EXERCISE OBJECTIVE :: Please rewrite every line of the records below as a numbered list, omitting blank lines and the pictures.

---

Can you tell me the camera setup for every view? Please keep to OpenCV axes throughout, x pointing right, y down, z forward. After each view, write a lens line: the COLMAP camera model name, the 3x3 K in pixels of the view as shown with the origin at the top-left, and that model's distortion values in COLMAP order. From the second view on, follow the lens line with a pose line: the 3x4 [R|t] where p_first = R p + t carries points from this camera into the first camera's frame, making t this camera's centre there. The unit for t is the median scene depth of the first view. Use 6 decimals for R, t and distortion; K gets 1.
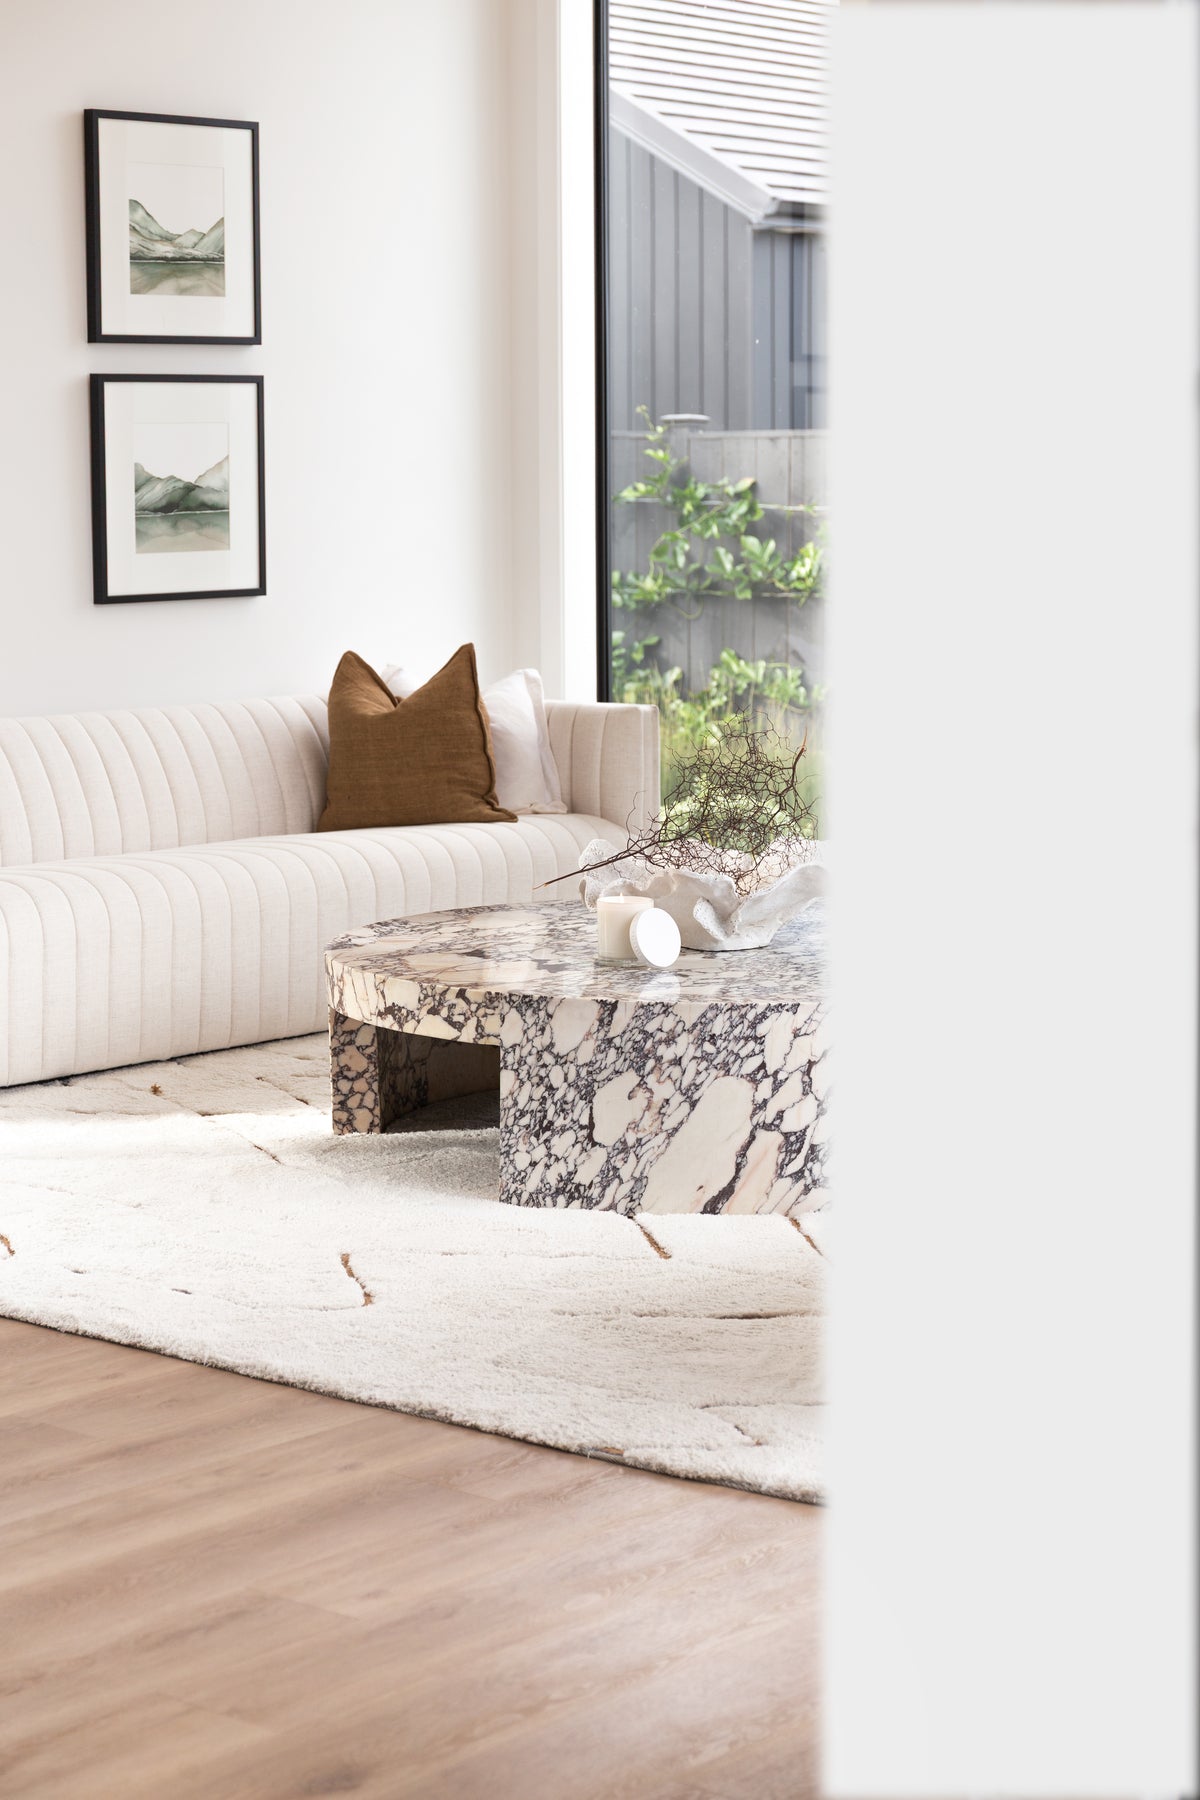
lens RADIAL K [[3409.6, 0, 600.0], [0, 3409.6, 900.0], [0, 0, 1]] dist [-0.049374, -0.345790]
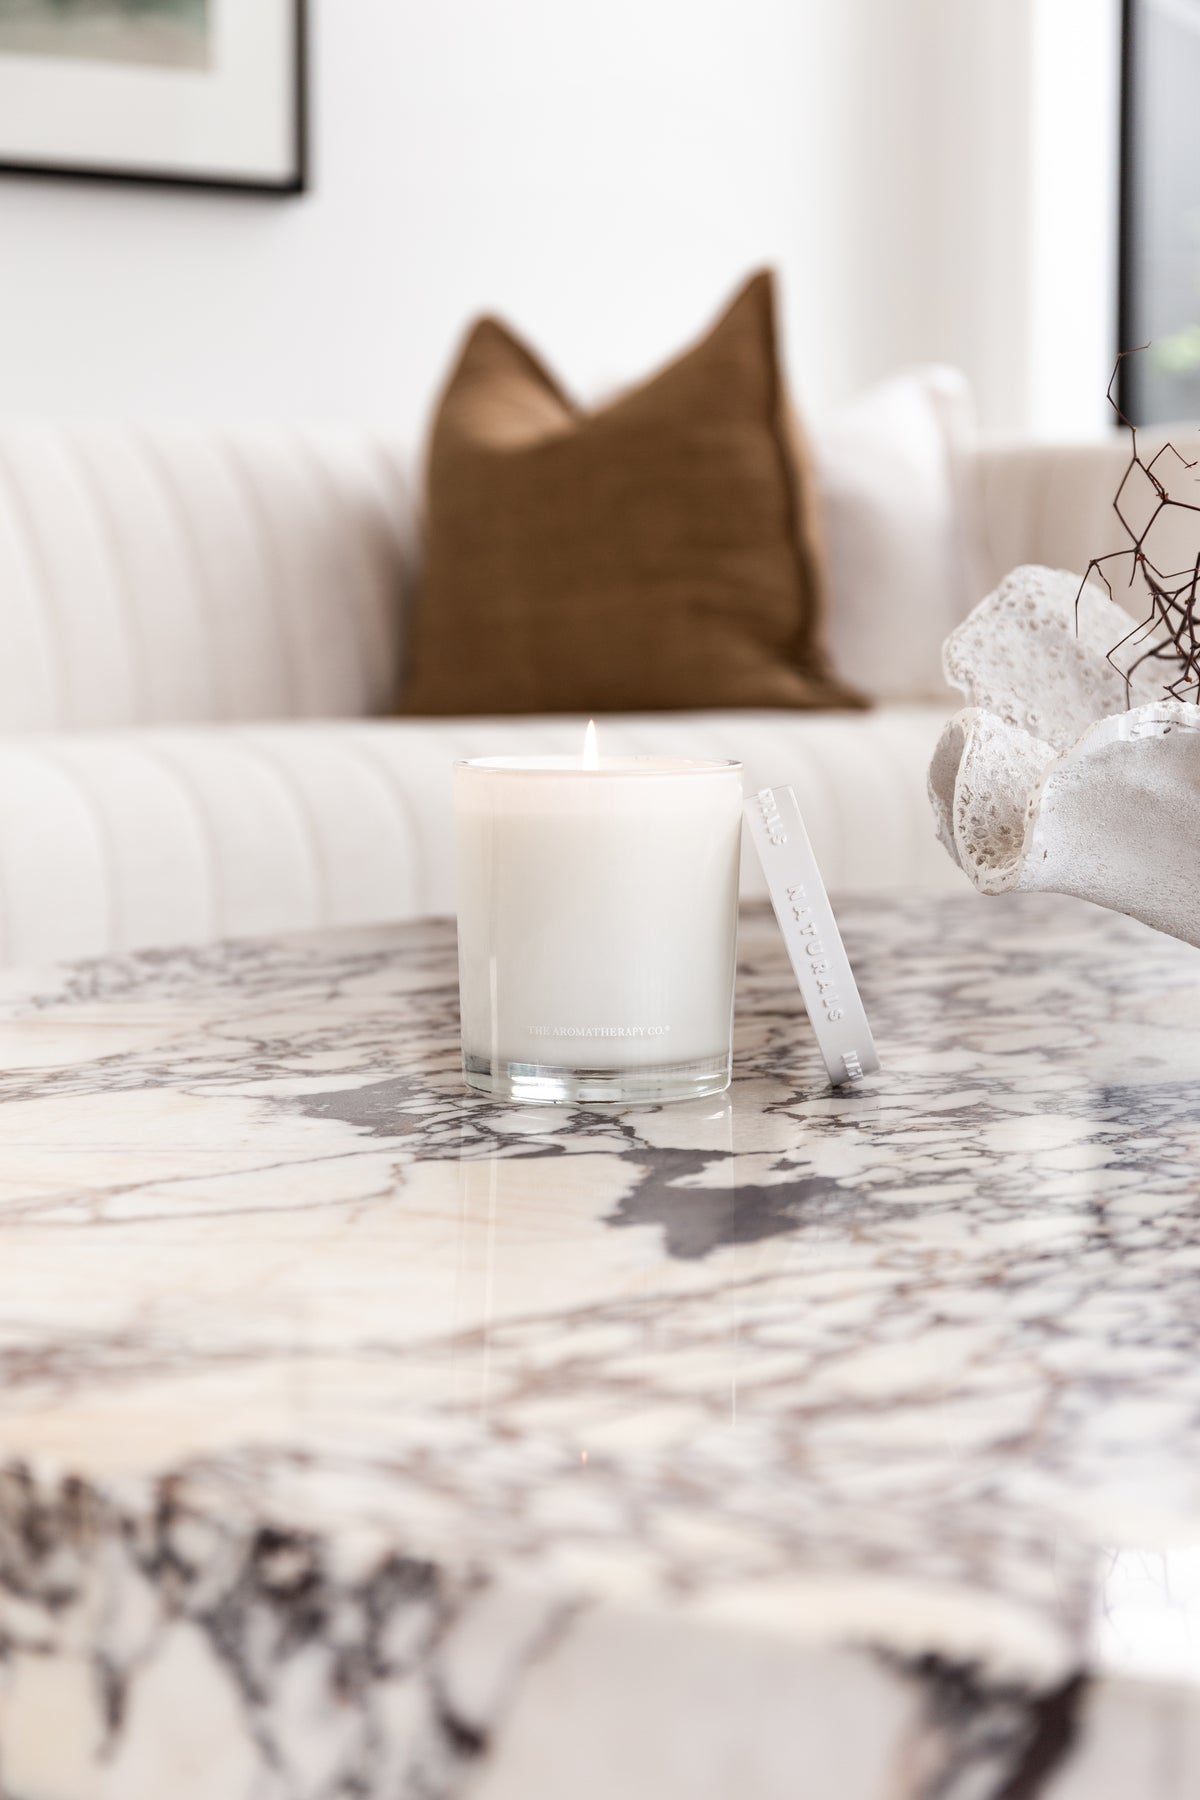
lens RADIAL K [[3409.6, 0, 600.0], [0, 3409.6, 900.0], [0, 0, 1]] dist [-0.049374, -0.345790]
pose [[0.987681, 0.018865, -0.155340, 0.006003], [-0.022987, 0.999428, -0.024785, 0.009627], [0.154783, 0.028050, 0.987550, 0.886380]]
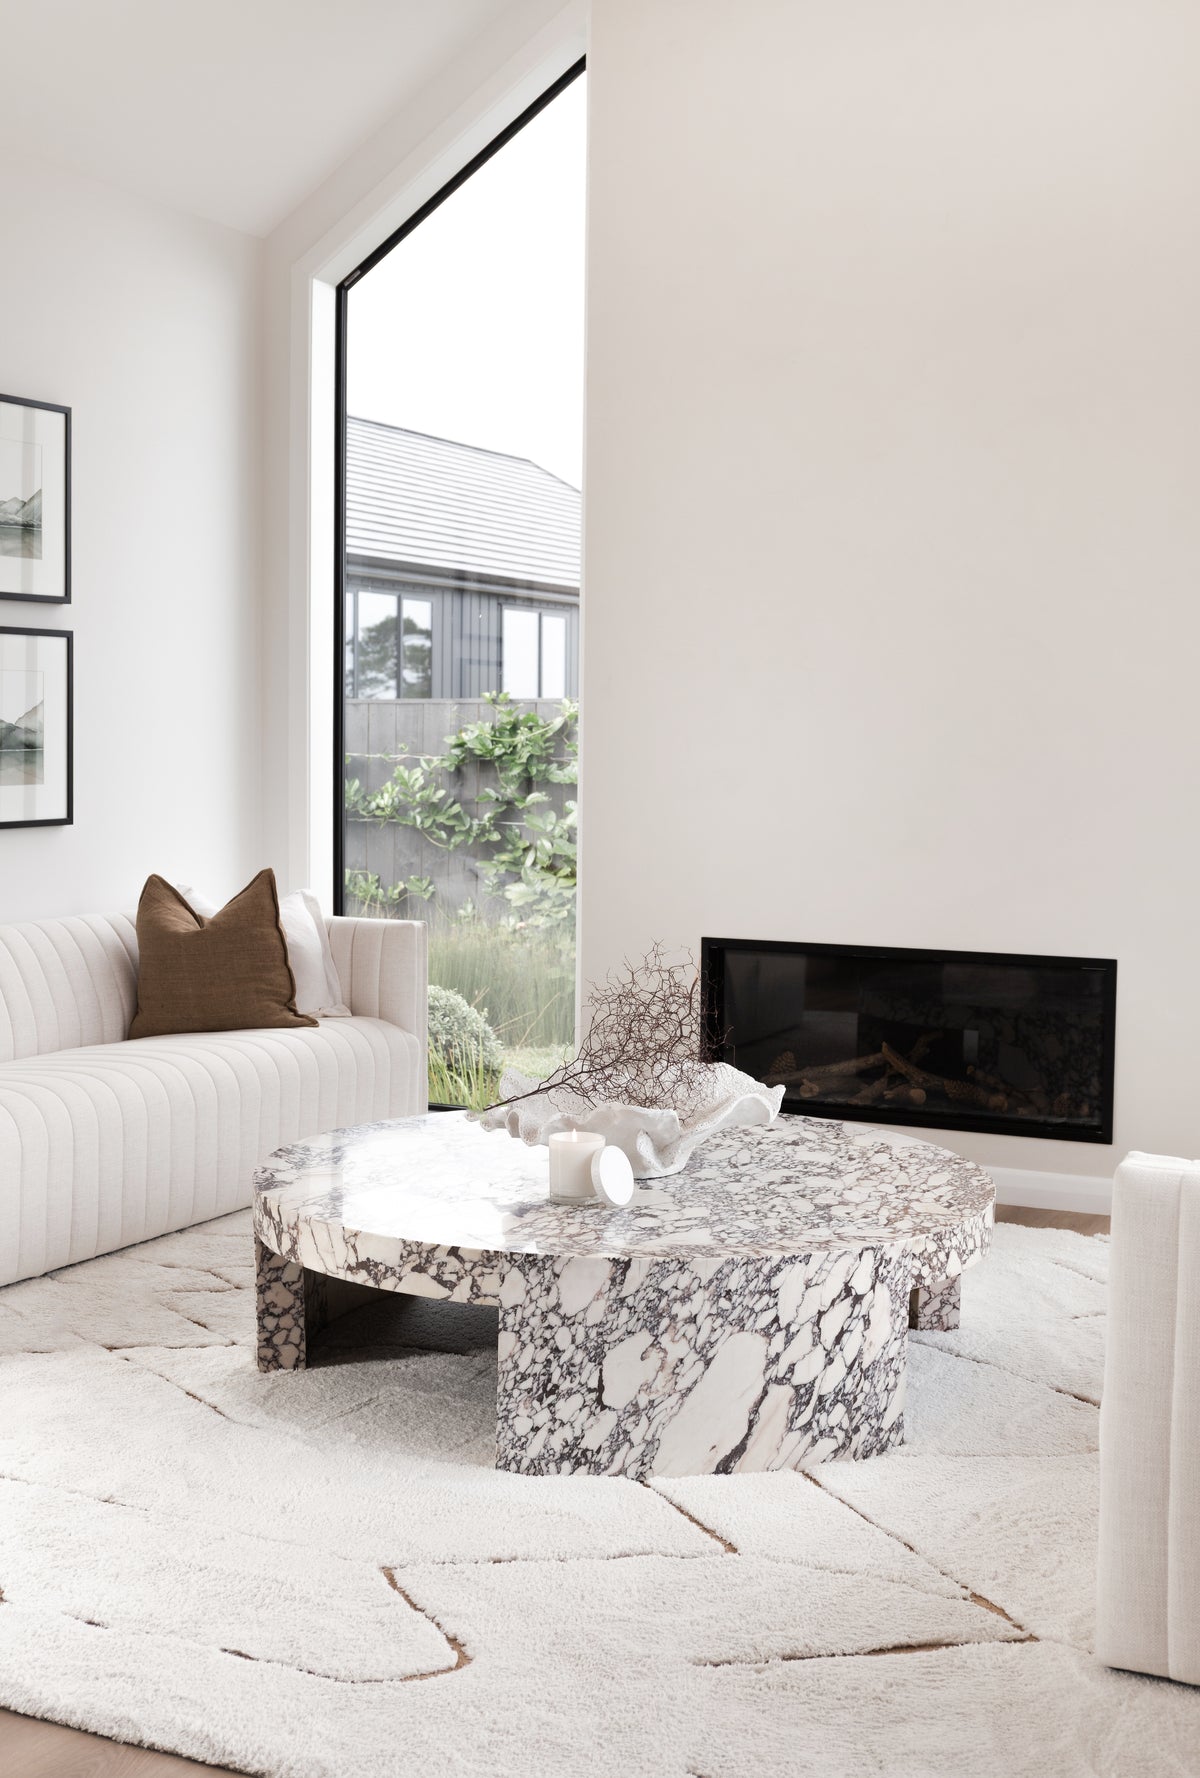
lens RADIAL K [[2134.4, 0, 600.0], [0, 2134.4, 889.0], [0, 0, 1]] dist [-0.033635, -0.044334]
pose [[0.970848, -0.001654, 0.239691, -0.145414], [0.014506, 0.998549, -0.051864, -0.042961], [-0.239257, 0.053829, 0.969463, 0.407567]]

---

ANSWER SPACE ::
1. Can you tell me the camera setup for every view? Please keep to OpenCV axes throughout, x pointing right, y down, z forward. After each view, write a lens line: the COLMAP camera model name, the 3x3 K in pixels of the view as shown with the origin at the top-left, and that model's distortion values in COLMAP order. From the second view on, follow the lens line with a pose line: the 3x4 [R|t] where p_first = R p + t carries points from this camera into the first camera's frame, making t this camera's centre there. The unit for t is the median scene depth of the first view. Use 6 decimals for R, t and distortion; K gets 1.
2. lens RADIAL K [[3409.6, 0, 600.0], [0, 3409.6, 900.0], [0, 0, 1]] dist [-0.049374, -0.345790]
3. lens RADIAL K [[3409.6, 0, 600.0], [0, 3409.6, 900.0], [0, 0, 1]] dist [-0.049374, -0.345790]
4. pose [[0.987681, 0.018865, -0.155340, 0.006003], [-0.022987, 0.999428, -0.024785, 0.009627], [0.154783, 0.028050, 0.987550, 0.886380]]
5. lens RADIAL K [[2134.4, 0, 600.0], [0, 2134.4, 889.0], [0, 0, 1]] dist [-0.033635, -0.044334]
6. pose [[0.970848, -0.001654, 0.239691, -0.145414], [0.014506, 0.998549, -0.051864, -0.042961], [-0.239257, 0.053829, 0.969463, 0.407567]]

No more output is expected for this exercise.